Let's have it from Sophie Wilson herself, and not Wikipedia authors being cute.
http://people.cs.clemson.edu/~mark/admired_designs.html#wilson
"Sophie Wilson, chief architect of ARM and more recently of the Broadcom FirePath
October, 2001
Primarily the 6502. I learned about pipelines from it (by comparison with the 6800) and its designers were clear believers in the KISS principle. Plus the syntax of its assembler and general accessibility of it from the machine code perspective. I can still write in hex for it - things like A9 (LDA #) are tattoed on the inside of my skull. The assembly language syntax (but obviously not the mnemonics or the way you write code) and general feel of things are inspirations for ARM's assembly language and also for FirePath's. I'd hesitate to say that the actual design of the 6502 inspired anything in particular - both ARM and FirePath come from that mysterious ideas pool which we can't really define (its hard to believe that ARM was designed just from using the 6502, 16032 and reading the original Berkeley RISC I paper - ARM seems to have not much in common with any of them!). And clearly the 6502's follow-up, the 65816, wasn't "clean" any more, so whichever of Mensch and Moore contributed what to the 6502, Mensch by himself was a bit at sea"

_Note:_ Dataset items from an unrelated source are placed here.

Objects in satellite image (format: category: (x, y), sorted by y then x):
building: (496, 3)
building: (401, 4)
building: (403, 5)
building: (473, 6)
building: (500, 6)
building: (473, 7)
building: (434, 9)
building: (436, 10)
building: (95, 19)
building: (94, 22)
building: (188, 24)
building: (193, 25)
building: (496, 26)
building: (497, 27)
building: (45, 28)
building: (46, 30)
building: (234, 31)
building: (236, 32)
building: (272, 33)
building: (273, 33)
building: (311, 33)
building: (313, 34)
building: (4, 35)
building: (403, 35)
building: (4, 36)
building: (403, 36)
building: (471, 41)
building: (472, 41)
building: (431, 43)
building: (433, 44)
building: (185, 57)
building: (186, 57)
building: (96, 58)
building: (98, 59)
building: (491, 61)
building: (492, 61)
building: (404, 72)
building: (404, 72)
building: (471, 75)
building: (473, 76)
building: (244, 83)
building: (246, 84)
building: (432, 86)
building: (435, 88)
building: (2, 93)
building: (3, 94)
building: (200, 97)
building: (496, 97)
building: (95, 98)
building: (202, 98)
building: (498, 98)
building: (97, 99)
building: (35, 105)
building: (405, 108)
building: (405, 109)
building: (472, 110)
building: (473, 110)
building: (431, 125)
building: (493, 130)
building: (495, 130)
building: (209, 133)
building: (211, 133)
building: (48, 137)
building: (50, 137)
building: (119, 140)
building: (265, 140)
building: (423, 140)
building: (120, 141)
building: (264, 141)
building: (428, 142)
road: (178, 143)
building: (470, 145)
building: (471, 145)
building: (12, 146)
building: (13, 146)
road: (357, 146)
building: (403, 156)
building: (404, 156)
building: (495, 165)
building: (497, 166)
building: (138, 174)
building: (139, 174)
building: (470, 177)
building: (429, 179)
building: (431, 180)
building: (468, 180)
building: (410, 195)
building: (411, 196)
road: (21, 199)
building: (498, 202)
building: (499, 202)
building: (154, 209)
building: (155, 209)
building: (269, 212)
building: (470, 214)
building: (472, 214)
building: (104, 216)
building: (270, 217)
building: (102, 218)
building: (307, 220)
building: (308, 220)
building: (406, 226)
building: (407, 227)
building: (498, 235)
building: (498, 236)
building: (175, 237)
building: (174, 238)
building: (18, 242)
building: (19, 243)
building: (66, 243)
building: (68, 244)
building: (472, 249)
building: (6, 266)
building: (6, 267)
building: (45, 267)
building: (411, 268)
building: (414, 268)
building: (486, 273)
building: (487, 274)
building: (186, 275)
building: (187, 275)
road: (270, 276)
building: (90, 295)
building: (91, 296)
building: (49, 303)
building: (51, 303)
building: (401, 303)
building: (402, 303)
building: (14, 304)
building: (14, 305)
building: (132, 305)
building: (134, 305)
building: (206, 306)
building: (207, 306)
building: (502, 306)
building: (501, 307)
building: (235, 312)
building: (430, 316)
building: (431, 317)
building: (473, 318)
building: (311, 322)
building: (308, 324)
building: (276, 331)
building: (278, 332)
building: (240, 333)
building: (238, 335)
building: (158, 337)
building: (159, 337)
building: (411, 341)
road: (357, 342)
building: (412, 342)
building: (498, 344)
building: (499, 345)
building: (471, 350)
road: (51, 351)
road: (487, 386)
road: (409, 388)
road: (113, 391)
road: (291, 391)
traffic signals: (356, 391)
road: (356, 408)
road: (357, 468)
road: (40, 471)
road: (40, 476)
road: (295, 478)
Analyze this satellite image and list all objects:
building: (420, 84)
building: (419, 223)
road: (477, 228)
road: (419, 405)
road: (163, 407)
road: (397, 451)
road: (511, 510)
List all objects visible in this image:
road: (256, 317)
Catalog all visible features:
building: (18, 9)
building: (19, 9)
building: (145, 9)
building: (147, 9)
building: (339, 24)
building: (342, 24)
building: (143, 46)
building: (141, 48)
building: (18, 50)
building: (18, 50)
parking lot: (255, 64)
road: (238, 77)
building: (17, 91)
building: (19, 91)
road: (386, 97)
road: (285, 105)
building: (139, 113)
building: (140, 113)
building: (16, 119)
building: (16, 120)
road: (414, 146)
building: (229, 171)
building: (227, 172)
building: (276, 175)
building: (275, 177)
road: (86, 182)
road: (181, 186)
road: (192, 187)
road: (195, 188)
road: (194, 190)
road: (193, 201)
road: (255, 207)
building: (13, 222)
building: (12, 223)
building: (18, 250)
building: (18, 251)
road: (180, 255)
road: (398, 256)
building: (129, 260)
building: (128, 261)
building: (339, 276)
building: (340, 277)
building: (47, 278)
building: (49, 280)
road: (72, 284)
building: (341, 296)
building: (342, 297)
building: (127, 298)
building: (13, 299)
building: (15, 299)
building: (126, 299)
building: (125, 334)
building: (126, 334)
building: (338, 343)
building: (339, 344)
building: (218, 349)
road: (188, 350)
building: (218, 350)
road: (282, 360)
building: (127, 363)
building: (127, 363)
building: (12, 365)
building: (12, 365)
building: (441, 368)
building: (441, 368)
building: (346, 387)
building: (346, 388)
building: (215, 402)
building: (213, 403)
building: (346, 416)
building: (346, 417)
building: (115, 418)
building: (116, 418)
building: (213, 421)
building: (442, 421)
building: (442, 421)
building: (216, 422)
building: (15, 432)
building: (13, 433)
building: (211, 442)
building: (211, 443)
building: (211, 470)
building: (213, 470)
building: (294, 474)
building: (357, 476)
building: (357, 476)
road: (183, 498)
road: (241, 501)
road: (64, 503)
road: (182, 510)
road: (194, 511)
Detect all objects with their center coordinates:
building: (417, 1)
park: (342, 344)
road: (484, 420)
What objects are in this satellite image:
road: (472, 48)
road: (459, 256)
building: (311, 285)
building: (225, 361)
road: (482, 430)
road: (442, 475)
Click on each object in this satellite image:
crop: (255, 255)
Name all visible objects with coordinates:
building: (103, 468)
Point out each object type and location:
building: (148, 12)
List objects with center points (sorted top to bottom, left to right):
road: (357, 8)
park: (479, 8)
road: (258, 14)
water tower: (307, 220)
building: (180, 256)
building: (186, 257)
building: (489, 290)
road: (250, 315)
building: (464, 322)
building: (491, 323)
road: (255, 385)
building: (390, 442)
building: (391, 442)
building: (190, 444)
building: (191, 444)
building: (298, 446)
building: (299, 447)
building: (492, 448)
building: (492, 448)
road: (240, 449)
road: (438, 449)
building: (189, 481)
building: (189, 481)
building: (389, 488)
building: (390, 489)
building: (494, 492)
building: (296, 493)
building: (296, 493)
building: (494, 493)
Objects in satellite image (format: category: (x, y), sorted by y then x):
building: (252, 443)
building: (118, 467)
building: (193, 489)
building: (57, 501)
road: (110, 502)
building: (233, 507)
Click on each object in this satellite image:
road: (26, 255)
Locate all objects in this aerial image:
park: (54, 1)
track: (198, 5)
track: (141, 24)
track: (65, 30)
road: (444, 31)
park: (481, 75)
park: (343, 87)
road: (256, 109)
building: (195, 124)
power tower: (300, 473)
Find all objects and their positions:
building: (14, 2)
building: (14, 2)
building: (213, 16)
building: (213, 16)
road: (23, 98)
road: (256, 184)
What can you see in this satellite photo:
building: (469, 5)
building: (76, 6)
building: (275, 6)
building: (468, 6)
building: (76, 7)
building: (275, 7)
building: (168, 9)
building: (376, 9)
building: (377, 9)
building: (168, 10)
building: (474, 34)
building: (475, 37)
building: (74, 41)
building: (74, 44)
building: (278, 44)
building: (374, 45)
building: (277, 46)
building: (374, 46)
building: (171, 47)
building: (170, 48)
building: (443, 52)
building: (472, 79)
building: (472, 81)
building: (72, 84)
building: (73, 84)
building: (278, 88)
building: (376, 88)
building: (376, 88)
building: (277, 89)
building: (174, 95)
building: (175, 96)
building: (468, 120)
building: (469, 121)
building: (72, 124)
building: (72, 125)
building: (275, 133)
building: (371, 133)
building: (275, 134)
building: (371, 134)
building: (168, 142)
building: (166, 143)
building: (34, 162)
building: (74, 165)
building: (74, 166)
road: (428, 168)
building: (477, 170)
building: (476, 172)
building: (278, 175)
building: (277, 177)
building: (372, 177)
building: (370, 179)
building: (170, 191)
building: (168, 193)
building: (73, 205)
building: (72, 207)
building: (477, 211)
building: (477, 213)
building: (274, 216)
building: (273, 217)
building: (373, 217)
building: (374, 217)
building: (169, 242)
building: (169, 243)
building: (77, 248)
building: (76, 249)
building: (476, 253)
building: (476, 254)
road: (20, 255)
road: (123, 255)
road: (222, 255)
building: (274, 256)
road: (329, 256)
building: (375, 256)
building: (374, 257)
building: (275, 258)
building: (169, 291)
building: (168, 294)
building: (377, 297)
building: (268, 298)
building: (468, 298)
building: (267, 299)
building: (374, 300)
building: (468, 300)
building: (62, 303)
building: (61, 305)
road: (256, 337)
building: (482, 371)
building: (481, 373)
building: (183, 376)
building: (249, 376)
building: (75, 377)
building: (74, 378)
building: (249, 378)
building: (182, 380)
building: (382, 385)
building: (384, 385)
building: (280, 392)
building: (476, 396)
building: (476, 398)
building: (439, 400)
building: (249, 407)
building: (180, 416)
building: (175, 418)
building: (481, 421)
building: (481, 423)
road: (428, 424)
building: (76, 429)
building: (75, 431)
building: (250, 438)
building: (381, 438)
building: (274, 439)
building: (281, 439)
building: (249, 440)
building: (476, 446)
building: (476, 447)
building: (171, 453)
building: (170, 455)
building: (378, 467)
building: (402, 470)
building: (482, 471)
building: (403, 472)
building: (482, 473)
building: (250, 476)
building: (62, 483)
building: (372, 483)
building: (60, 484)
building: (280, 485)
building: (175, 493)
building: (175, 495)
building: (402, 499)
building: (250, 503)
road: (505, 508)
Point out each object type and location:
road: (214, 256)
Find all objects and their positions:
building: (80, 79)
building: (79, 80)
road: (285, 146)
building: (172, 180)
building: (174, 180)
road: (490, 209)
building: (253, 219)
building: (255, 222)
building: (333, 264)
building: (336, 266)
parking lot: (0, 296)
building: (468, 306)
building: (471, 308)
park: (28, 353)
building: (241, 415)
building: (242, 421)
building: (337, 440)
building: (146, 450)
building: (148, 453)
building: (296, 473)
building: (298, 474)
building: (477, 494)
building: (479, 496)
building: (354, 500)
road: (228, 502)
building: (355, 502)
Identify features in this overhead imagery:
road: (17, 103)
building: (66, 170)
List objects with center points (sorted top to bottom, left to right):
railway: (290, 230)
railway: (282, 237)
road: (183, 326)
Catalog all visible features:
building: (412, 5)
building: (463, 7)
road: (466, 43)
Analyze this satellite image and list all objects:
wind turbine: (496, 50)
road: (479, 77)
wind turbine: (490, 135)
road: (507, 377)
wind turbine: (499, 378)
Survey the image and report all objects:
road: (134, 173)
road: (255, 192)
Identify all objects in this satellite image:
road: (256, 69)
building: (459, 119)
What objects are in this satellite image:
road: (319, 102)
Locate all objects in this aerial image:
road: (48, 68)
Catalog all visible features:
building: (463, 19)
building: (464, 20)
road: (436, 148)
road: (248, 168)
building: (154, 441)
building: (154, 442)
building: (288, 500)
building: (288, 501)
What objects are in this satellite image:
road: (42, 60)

Yes, exactly correct, except you you used bold emphasis on the wrong sentence.
I've written 6502, MIPS, HP-1000, and PA-RISC assembly code in abundance.
RISC is simple by nature - syntactic choices are very limited. You can only code LOAD and STORE just so many ways with a pair of X Y registers and then, you're done.
The syntax for the language - and nothing more than the syntax - were held in common.
The money quote as to whether the design was inspired by the 6502 is crystal clear - it wasn't.
"I'd hesitate to say that the actual design of the 6502 inspired anything in particular - both ARM and FirePath come from that mysterious ideas pool which we can't really define (its hard to believe that ARM was designed just from using the 6502, 16032 and reading the original Berkeley RISC I paper - ARM seems to have not much in common with any of them!)."
Design doesn't always follow a waterfall path.
Sometimes - in fact, most times with something extraordinary - a complete leap occurs.
The Acorn RISC, the MIPS processor, and the Motorola 68k - all were leaps.
One of the greatest leaps led to our use of the word *fields* when describing magnetic and electric fields came when John Clerk Maxwell put the problem down and happened to stare into a ploughed field - that was the inspiration that changed everything.
But he described his new equations using a known mathematical *syntax*. (See your quote again. Syntax is not the inspiration, it's communication after the fact.)
The mysterious idea pool - led to the leap. Not the syntax.
On-topic - the company in question here is hoping that lots of other people take a different kind of leap - a leap of faith that owning this phone will be as much fun as owning an original Commodore.
Provided that they're not litigated out of existence.